Asthma Rates on the Rise in U.S.
CDC Study Shows 24.6 Million Americans Have Asthma
WebMD News Archive
Tips to Reduce Asthma Attacks
The CDC offers a list of recommendations to reduce asthma attacks. These include:
- Improving indoor air quality for people with asthma through measures such as smoke-free laws and policies, healthy schools and workplaces.
- Teaching patients how to avoid asthma triggers, such as tobacco smoke, mold, pet dander, and outdoor air pollution.
- Encouraging doctors to prescribe inhaled corticosteroids for all patients with persistent asthma, and to use a written asthma “action plan” to teach patients how best to manage their symptoms.
- Promoting measures that prevent asthma attacks, such as increasing access to corticosteroids and other prescribed medicines.
- Encouraging home environmental assessments and educational sessions conducted by doctors, health educators, and other health professionals.

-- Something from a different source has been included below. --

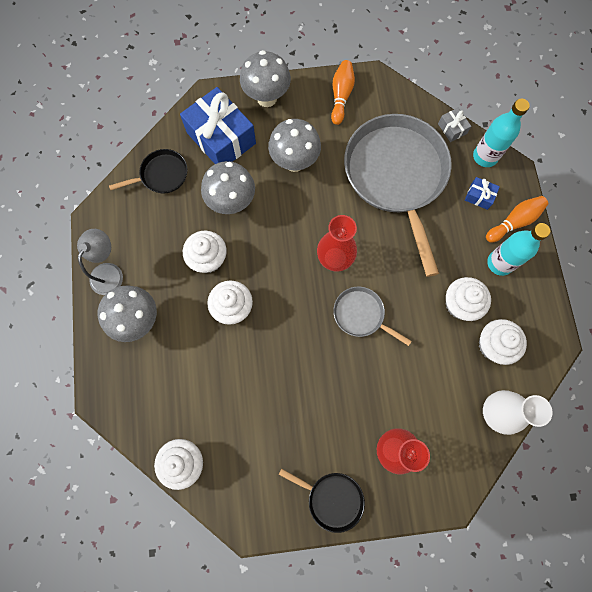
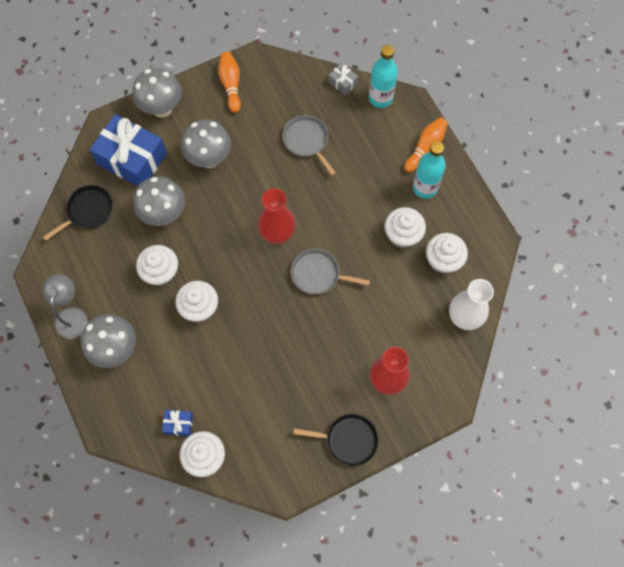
camera: 20 degrees left, 5 degrees down
(396, 175) = (307, 141): grey pan -> grey pan, size x0.45
(479, 196) = (387, 135): blue gift -> blue gift (178, 424)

The prevalence of asthma increased went up significantly between 2001 and 2009 in these groups:
- Children: from 8.7% to 9.6%
- Adults: from 6.9% to 7.7%
- Males: from 6.3% to 7.1%
- Females: from 8.3% to 9.2%
- Whites: from 7.2% to 7.8%
- African-Americans: from 8.4% to 10.8%
- Hispanics: from 5.8% to 6.4%.
In 2008, CDC says 52.6% of people who had asthma said they’d had an attack in the past year.
Other key findings:
- 21.8% of people with asthma said they were in fair or poor health, compared to 9.3% who did not have asthma.
- In 2008, almost 42% of people with asthma said they missed one or more days of school or work because of asthma in the past year.
- People who had an asthma attack missed an average of 4.5 days of school or work per year.
- 26% of people with asthma reported emergency department or urgent care center visits.
- 7% were admitted to a hospital for asthma.
- Asthma prevalence was higher in the Northeast (9.3%) and Midwest (8.8%) than in the West (7.7%) and South (7.5%).